• What you have to do: Give a verbatim quotation of every record.

(Structured page parsing data)
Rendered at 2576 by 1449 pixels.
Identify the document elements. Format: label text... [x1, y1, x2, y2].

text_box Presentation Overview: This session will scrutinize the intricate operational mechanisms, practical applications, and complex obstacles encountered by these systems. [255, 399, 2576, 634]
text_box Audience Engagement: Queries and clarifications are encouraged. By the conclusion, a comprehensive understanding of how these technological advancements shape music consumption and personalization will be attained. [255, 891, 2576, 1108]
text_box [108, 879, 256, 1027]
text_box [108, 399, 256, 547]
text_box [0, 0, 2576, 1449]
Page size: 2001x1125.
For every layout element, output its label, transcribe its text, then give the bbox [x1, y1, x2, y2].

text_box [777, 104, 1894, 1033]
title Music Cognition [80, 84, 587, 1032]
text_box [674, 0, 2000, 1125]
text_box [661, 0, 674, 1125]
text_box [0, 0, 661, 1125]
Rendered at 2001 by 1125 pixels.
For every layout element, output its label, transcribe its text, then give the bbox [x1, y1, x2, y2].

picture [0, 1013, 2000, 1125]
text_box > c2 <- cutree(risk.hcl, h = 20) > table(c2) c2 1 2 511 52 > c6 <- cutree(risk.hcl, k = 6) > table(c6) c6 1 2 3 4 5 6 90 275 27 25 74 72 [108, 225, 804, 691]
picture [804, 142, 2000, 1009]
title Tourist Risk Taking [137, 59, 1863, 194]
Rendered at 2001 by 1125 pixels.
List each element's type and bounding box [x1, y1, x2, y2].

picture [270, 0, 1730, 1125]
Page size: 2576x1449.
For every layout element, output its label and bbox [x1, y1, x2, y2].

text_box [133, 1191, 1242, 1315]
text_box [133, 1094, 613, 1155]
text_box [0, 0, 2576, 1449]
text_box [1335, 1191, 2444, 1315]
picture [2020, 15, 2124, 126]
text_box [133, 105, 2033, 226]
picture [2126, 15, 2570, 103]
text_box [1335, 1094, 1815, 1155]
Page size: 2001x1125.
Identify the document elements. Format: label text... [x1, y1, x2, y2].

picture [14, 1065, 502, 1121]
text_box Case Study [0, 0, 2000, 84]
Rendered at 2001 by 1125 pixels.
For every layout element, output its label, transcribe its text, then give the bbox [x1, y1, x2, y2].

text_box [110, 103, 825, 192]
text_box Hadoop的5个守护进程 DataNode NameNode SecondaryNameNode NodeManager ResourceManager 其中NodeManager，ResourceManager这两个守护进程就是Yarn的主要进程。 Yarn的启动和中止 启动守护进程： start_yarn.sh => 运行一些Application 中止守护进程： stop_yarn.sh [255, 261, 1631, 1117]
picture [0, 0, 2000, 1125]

• Exercise answer:
Rendered at 2576 by 1449 pixels.
Identify the document elements. Format: label text... [x1, y1, x2, y2].

text_box Presentation Overview: This session will scrutinize the intricate operational mechanisms, practical applications, and complex obstacles encountered by these systems. [255, 399, 2576, 634]
text_box Audience Engagement: Queries and clarifications are encouraged. By the conclusion, a comprehensive understanding of how these technological advancements shape music consumption and personalization will be attained. [255, 891, 2576, 1108]
text_box [108, 879, 256, 1027]
text_box [108, 399, 256, 547]
text_box [0, 0, 2576, 1449]
Page size: 2001x1125.
For every layout element, output its label, transcribe its text, then give the bbox [x1, y1, x2, y2].

text_box [777, 104, 1894, 1033]
title Music Cognition [80, 84, 587, 1032]
text_box [674, 0, 2000, 1125]
text_box [661, 0, 674, 1125]
text_box [0, 0, 661, 1125]
Rendered at 2001 by 1125 pixels.
For every layout element, output its label, transcribe its text, then give the bbox [x1, y1, x2, y2].

picture [0, 1013, 2000, 1125]
text_box > c2 <- cutree(risk.hcl, h = 20) > table(c2) c2 1 2 511 52 > c6 <- cutree(risk.hcl, k = 6) > table(c6) c6 1 2 3 4 5 6 90 275 27 25 74 72 [108, 225, 804, 691]
picture [804, 142, 2000, 1009]
title Tourist Risk Taking [137, 59, 1863, 194]
Rendered at 2001 by 1125 pixels.
List each element's type and bounding box [x1, y1, x2, y2].

picture [270, 0, 1730, 1125]
Page size: 2576x1449.
For every layout element, output its label and bbox [x1, y1, x2, y2].

text_box [133, 1191, 1242, 1315]
text_box [133, 1094, 613, 1155]
text_box [0, 0, 2576, 1449]
text_box [1335, 1191, 2444, 1315]
picture [2020, 15, 2124, 126]
text_box [133, 105, 2033, 226]
picture [2126, 15, 2570, 103]
text_box [1335, 1094, 1815, 1155]
Page size: 2001x1125.
Identify the document elements. Format: label text... [x1, y1, x2, y2].

picture [14, 1065, 502, 1121]
text_box Case Study [0, 0, 2000, 84]
Rendered at 2001 by 1125 pixels.
For every layout element, output its label, transcribe its text, then give the bbox [x1, y1, x2, y2].

text_box [110, 103, 825, 192]
text_box Hadoop的5个守护进程 DataNode NameNode SecondaryNameNode NodeManager ResourceManager 其中NodeManager，ResourceManager这两个守护进程就是Yarn的主要进程。 Yarn的启动和中止 启动守护进程： start_yarn.sh => 运行一些Application 中止守护进程： stop_yarn.sh [255, 261, 1631, 1117]
picture [0, 0, 2000, 1125]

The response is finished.